■ **Records supplied**:

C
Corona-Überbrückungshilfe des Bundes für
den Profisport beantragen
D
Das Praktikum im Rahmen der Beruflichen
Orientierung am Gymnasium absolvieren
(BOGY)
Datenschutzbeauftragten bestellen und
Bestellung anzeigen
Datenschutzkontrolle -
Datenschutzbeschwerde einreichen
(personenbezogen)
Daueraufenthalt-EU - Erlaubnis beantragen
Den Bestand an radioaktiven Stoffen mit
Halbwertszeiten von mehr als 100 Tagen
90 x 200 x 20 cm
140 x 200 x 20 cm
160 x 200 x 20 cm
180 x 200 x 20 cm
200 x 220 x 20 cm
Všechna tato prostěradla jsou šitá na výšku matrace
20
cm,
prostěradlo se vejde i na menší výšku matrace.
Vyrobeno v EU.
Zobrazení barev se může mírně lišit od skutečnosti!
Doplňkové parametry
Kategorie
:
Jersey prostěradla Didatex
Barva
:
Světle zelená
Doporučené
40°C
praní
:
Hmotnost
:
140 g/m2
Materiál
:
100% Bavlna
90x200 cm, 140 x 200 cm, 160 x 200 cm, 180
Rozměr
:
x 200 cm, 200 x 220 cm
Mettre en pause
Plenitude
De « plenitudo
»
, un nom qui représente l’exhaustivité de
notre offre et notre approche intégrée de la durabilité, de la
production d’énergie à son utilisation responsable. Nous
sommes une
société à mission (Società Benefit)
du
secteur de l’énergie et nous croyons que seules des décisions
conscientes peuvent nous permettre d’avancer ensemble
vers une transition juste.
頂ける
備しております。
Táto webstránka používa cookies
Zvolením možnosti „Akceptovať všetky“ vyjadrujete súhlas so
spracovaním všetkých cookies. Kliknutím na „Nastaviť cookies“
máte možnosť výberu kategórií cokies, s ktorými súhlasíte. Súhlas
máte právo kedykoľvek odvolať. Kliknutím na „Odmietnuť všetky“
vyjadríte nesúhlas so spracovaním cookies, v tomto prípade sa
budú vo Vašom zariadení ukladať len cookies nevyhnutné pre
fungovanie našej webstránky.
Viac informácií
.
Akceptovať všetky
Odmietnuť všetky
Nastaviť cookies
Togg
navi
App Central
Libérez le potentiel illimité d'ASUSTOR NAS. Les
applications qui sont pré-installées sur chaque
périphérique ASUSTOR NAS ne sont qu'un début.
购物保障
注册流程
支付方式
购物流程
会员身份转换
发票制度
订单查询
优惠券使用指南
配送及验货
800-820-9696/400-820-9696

■ **Prompt**: Go through the entries and repeat each one exactly.

■ **Output of the task**:
C
Corona-Überbrückungshilfe des Bundes für
den Profisport beantragen
D
Das Praktikum im Rahmen der Beruflichen
Orientierung am Gymnasium absolvieren
(BOGY)
Datenschutzbeauftragten bestellen und
Bestellung anzeigen
Datenschutzkontrolle -
Datenschutzbeschwerde einreichen
(personenbezogen)
Daueraufenthalt-EU - Erlaubnis beantragen
Den Bestand an radioaktiven Stoffen mit
Halbwertszeiten von mehr als 100 Tagen
90 x 200 x 20 cm
140 x 200 x 20 cm
160 x 200 x 20 cm
180 x 200 x 20 cm
200 x 220 x 20 cm
Všechna tato prostěradla jsou šitá na výšku matrace
20
cm,
prostěradlo se vejde i na menší výšku matrace.
Vyrobeno v EU.
Zobrazení barev se může mírně lišit od skutečnosti!
Doplňkové parametry
Kategorie
:
Jersey prostěradla Didatex
Barva
:
Světle zelená
Doporučené
40°C
praní
:
Hmotnost
:
140 g/m2
Materiál
:
100% Bavlna
90x200 cm, 140 x 200 cm, 160 x 200 cm, 180
Rozměr
:
x 200 cm, 200 x 220 cm
Mettre en pause
Plenitude
De « plenitudo
»
, un nom qui représente l’exhaustivité de
notre offre et notre approche intégrée de la durabilité, de la
production d’énergie à son utilisation responsable. Nous
sommes une
société à mission (Società Benefit)
du
secteur de l’énergie et nous croyons que seules des décisions
conscientes peuvent nous permettre d’avancer ensemble
vers une transition juste.
頂ける
備しております。
Táto webstránka používa cookies
Zvolením možnosti „Akceptovať všetky“ vyjadrujete súhlas so
spracovaním všetkých cookies. Kliknutím na „Nastaviť cookies“
máte možnosť výberu kategórií cokies, s ktorými súhlasíte. Súhlas
máte právo kedykoľvek odvolať. Kliknutím na „Odmietnuť všetky“
vyjadríte nesúhlas so spracovaním cookies, v tomto prípade sa
budú vo Vašom zariadení ukladať len cookies nevyhnutné pre
fungovanie našej webstránky.
Viac informácií
.
Akceptovať všetky
Odmietnuť všetky
Nastaviť cookies
Togg
navi
App Central
Libérez le potentiel illimité d'ASUSTOR NAS. Les
applications qui sont pré-installées sur chaque
périphérique ASUSTOR NAS ne sont qu'un début.
购物保障
注册流程
支付方式
购物流程
会员身份转换
发票制度
订单查询
优惠券使用指南
配送及验货
800-820-9696/400-820-9696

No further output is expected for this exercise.